• _Rumusan Tugas_:
Lanjutkan teks tentang kesaksian Irwan Hermawan di sidang korupsi proyek BTS, mulai dari sesudah kalimat terakhirnya.

Banyak pihak juga meminta agar BPK bersikap transparan dan kooperatif dalam membantu proses penyidikan kasus ini.
Terdakwa Irwan Beberkan Aliran Dana Korupsi
Salah satu terdakwa kasus dugaan korupsi proyek BTS, Irwan Hermawan, mengaku sempat takut buka-bukaan. Komisaris PT Solitech Media Sinergy, itu menyebut karena melibatkan banyak orang kuat dan berpengaruh.
“Izin Yang Mulia, saya akhirnya berani menyampaikan. Sebelumnya saya sangat takut untuk menyampaikan dananya ke mana karena melibatkan orang-orang yang kuat dan berpengaruh,” tutur Irwan, dalam sidang Pengadilan Tipikor Jakarta Pusat, Senin (23/10) lalu.
Pada sidang kemarin, Irwan diperiksa sebagai saksi mahkota atau terdakwa yang bersaksi untuk terdakwa lainnya, Direktur Utama PT Mora Telematika Indonesia Galumbang Menak Simanjuntak.
“Pada saat saya mulai dipanggil-panggil penyidikan sampai saya ditahan, rumah saya sering didatangi orang tidak dikenal," ungkapnya.
Itu membuatnya takut, untuk buka-bukaan di kasus korupsi proyek BTS pada Kementerian Kominfo.
Pada sidang kemarin, awalnya Irwan menyebut soal setoran uang Rp500 juta sebanyak 20 kali, untuk mantan Menkominfo Johnny G Plate.
"Yang pertama, Rp500 juta per bulan itu," kata Irwan, di hadapan majelis hakim yang diketuai Dennie Arsan Fatrika SH.
Dari April 2021 hingga Oktober 2022, sudah sekitar 20 kali. “Lewat Windi Purnama kepada stafnya Menkominfo, yang namanya,” tuturnya.
Lalu, belakangan baru diketahuinya juga ada Rp 1,5 miliar ke Yunita itu, untuk sumbangan gereja atau keuskupan.
Lainnya, duit proyek BTS juga mengalir ke Kepala Divisi Lastmile/Backhaul BAKTI Feriandi Mirza sebesar Rp 800 juta dan untuk Pokja Rp500 juta.
Selanjutnya, anggaran perjalanan dinas ke luar negeri sebesar Rp1,8 miliar melalui Kadiv Layanan Teknologi Informasi Kominfo Latifah Hanum.
"Lalu, untuk orang BAKTI Feriandi Mirza dan Pokja juga perintahnya langsung ke Windi itu totalnya Rp800 juta," sambung Irwan.
"Perintah dari siapa?" tanya hakim ketua Dennie Arsan Fatrika SH.
"Dari Pak Anang, Rp 800 juta, Rp 500 juta untuk Pokja, Rp 300 juta untuk Feriandi Mirza. Lalu Pak Anang sendiri di akhir 2021 itu datang kepada saya, istilahnya meminjam. Kalau ada saya pinjam dulu katanya," jawab Irwan.

Entri tersimpan:
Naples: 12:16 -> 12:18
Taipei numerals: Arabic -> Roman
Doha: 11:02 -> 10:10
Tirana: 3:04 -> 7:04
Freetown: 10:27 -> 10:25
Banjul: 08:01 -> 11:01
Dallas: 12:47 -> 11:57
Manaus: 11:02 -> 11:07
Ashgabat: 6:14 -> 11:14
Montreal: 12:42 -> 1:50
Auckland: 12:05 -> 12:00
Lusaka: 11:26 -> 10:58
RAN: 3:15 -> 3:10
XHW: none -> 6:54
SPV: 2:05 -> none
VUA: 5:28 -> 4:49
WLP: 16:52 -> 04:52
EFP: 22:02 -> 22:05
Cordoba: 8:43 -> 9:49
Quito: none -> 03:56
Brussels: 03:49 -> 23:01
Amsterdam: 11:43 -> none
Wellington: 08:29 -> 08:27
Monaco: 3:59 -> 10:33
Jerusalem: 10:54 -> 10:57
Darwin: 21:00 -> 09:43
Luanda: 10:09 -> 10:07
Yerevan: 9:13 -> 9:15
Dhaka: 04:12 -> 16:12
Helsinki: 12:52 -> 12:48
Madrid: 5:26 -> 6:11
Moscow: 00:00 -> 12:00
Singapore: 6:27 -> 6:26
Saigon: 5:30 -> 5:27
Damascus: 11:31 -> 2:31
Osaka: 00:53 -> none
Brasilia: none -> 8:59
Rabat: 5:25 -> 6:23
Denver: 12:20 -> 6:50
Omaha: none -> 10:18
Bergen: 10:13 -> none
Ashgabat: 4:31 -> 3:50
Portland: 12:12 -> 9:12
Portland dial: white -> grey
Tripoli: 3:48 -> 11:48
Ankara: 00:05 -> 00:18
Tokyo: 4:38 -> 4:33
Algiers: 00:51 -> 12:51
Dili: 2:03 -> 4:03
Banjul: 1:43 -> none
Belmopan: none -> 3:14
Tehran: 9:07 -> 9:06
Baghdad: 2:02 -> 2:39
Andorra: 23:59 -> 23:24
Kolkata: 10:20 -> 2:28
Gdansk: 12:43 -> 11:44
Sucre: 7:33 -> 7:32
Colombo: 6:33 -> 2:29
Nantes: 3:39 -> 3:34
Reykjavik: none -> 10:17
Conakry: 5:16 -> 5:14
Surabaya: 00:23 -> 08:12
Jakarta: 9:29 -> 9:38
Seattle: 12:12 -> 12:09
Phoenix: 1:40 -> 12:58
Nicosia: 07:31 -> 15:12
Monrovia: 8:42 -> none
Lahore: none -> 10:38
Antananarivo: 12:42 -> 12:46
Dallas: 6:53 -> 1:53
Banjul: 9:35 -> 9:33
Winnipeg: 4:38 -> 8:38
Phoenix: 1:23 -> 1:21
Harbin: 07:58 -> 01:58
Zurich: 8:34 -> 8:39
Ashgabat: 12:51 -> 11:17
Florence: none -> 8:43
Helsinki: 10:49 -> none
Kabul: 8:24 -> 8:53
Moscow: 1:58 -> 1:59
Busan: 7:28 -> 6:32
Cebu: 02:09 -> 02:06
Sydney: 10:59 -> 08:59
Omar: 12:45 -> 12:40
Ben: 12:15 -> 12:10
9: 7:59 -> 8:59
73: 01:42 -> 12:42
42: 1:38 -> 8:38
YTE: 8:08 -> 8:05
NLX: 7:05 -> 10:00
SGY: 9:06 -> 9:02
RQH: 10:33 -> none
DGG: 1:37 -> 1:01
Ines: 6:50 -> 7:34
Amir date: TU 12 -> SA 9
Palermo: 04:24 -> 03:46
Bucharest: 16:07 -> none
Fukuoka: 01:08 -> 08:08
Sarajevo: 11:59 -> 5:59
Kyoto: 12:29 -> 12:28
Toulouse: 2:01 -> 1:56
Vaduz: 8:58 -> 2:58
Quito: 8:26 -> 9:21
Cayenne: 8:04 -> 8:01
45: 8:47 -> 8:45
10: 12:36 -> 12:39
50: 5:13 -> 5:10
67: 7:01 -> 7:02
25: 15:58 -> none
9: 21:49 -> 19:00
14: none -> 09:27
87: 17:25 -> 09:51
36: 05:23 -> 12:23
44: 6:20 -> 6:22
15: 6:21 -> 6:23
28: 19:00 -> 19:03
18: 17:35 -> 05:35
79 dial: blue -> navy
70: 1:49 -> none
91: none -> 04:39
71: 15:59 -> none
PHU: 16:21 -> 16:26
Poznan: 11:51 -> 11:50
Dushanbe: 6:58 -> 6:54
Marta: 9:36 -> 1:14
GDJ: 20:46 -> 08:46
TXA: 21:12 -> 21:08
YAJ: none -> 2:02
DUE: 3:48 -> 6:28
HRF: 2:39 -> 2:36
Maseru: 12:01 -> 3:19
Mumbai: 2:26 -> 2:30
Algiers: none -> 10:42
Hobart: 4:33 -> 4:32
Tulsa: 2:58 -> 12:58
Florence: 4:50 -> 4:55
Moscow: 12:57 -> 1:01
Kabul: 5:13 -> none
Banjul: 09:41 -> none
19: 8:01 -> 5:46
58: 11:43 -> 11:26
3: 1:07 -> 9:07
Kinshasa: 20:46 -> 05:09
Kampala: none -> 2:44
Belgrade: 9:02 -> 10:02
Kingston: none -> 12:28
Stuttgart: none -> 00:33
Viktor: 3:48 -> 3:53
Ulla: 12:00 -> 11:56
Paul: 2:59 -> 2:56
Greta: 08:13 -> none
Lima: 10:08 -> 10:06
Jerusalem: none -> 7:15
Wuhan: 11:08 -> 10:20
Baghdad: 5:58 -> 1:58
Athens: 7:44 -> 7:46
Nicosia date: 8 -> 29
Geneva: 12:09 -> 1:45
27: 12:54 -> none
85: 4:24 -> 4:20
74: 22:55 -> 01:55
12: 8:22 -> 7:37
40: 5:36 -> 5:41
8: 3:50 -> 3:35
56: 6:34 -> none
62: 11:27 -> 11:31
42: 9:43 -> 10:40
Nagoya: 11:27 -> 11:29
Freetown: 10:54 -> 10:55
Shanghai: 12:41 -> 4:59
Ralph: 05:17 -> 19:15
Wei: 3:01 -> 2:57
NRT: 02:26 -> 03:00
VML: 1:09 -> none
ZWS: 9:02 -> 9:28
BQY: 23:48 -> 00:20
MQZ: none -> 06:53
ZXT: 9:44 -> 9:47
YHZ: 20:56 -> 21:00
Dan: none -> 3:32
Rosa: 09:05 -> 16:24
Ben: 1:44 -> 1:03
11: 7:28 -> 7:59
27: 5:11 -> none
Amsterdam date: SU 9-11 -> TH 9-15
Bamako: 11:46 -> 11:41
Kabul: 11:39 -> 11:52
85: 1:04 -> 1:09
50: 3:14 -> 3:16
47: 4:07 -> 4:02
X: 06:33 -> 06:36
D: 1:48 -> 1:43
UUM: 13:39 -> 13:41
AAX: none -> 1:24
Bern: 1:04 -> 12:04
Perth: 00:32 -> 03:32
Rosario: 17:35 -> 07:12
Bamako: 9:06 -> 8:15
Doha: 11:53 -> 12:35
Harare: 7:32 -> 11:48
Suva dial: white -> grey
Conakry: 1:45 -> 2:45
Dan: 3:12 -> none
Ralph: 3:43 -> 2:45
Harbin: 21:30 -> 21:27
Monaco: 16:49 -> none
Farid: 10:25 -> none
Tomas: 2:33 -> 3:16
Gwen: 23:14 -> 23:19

• _Jawaban Berikut_:
"Kan istilahnya, jadinya dia minta atau seperti apa?" cecar hakim.
"Beliau bilangnya, udah ada terkumpul belum. Saya pinajm dulu deh Rp3 miliar untuk Anang Latif," jawab Irwan.
"Langsung lewat Saudara?" tanya hakim.
"Langsung Yang Mulia, saya minta ke Windi siapkan," jawab Irwan.
"Lalu, tadi sudah disebut untuk perjalanan dinas Latifah Hanum itu Rp1,8 miliar ditambah sumbangan Rp200 juta. Lalu di awal 2022, sekitar bulan Februari atau Maret itu ada penyerahan. Ada perintah dari Pak Anang langsung ke Windi untuk menyerahkan ke seseorang namanya Nistra Rp30 miliar," ungkap Irwan.
Selanjutnya, Irwan mengatakan ada lagi aliran duit terkait proyek BTS senilai Rp70 miliar ke Komisi I DPR RI.
Dia menyebut uang itu diberikan kepada seseorang bernama Nistra. "Diserahkan sudah?" tanya hakim.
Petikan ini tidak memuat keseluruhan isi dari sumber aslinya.